____ INFORMATION GIVEN

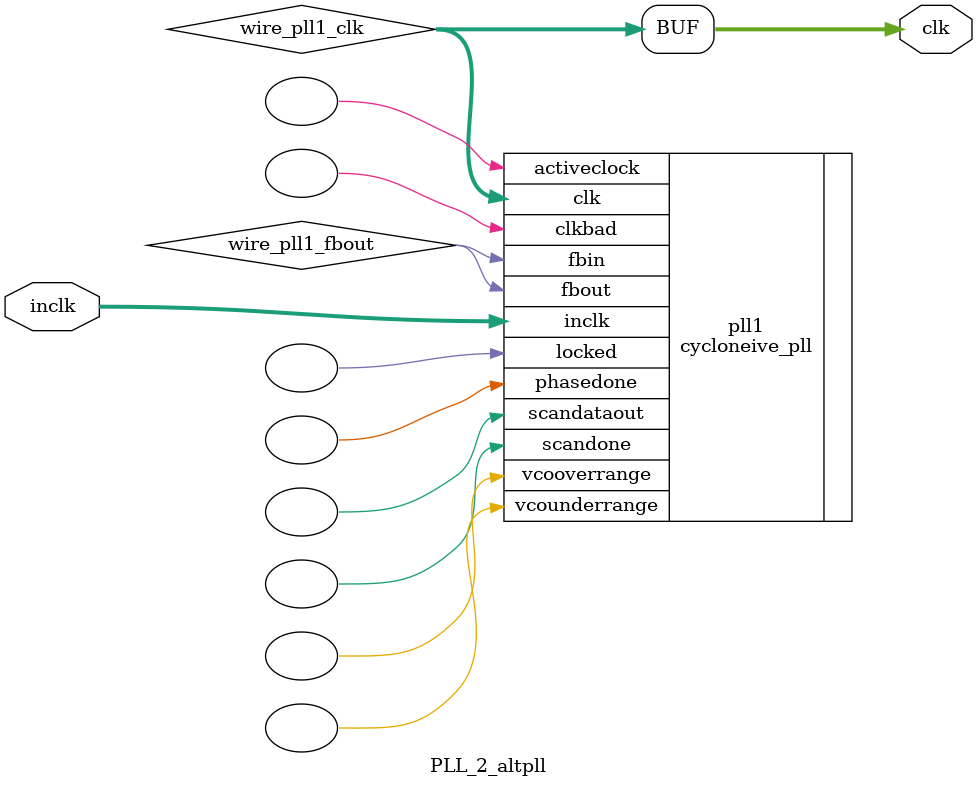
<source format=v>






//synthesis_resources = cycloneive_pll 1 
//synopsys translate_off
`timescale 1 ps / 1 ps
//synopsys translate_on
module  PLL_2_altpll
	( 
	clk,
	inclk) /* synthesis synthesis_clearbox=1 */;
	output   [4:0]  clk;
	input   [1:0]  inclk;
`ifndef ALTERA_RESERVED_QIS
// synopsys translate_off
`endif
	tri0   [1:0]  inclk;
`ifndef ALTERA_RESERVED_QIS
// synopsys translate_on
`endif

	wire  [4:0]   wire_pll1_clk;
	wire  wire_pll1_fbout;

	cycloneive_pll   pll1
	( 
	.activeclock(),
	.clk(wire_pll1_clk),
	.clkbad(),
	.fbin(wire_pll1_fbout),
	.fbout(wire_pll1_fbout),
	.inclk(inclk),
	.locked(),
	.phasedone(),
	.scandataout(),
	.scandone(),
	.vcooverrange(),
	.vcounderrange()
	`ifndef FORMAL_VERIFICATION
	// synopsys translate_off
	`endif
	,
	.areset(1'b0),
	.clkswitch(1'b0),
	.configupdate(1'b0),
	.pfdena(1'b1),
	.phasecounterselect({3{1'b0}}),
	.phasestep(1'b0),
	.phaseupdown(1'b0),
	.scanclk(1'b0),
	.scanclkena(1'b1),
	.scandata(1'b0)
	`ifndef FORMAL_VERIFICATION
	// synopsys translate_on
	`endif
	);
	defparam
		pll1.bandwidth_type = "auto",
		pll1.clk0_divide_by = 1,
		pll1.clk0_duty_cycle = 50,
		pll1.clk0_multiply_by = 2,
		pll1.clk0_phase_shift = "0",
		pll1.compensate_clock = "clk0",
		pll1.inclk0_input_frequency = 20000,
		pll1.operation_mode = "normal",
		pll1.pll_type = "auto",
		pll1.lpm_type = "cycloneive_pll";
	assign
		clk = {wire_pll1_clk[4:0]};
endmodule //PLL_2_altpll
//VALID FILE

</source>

________

Keep the pictures out while you retype all of the data above exactly as it appears.

<source format=v>






//synthesis_resources = cycloneive_pll 1 
//synopsys translate_off
`timescale 1 ps / 1 ps
//synopsys translate_on
module  PLL_2_altpll
	( 
	clk,
	inclk) /* synthesis synthesis_clearbox=1 */;
	output   [4:0]  clk;
	input   [1:0]  inclk;
`ifndef ALTERA_RESERVED_QIS
// synopsys translate_off
`endif
	tri0   [1:0]  inclk;
`ifndef ALTERA_RESERVED_QIS
// synopsys translate_on
`endif

	wire  [4:0]   wire_pll1_clk;
	wire  wire_pll1_fbout;

	cycloneive_pll   pll1
	( 
	.activeclock(),
	.clk(wire_pll1_clk),
	.clkbad(),
	.fbin(wire_pll1_fbout),
	.fbout(wire_pll1_fbout),
	.inclk(inclk),
	.locked(),
	.phasedone(),
	.scandataout(),
	.scandone(),
	.vcooverrange(),
	.vcounderrange()
	`ifndef FORMAL_VERIFICATION
	// synopsys translate_off
	`endif
	,
	.areset(1'b0),
	.clkswitch(1'b0),
	.configupdate(1'b0),
	.pfdena(1'b1),
	.phasecounterselect({3{1'b0}}),
	.phasestep(1'b0),
	.phaseupdown(1'b0),
	.scanclk(1'b0),
	.scanclkena(1'b1),
	.scandata(1'b0)
	`ifndef FORMAL_VERIFICATION
	// synopsys translate_on
	`endif
	);
	defparam
		pll1.bandwidth_type = "auto",
		pll1.clk0_divide_by = 1,
		pll1.clk0_duty_cycle = 50,
		pll1.clk0_multiply_by = 2,
		pll1.clk0_phase_shift = "0",
		pll1.compensate_clock = "clk0",
		pll1.inclk0_input_frequency = 20000,
		pll1.operation_mode = "normal",
		pll1.pll_type = "auto",
		pll1.lpm_type = "cycloneive_pll";
	assign
		clk = {wire_pll1_clk[4:0]};
endmodule //PLL_2_altpll
//VALID FILE

</source>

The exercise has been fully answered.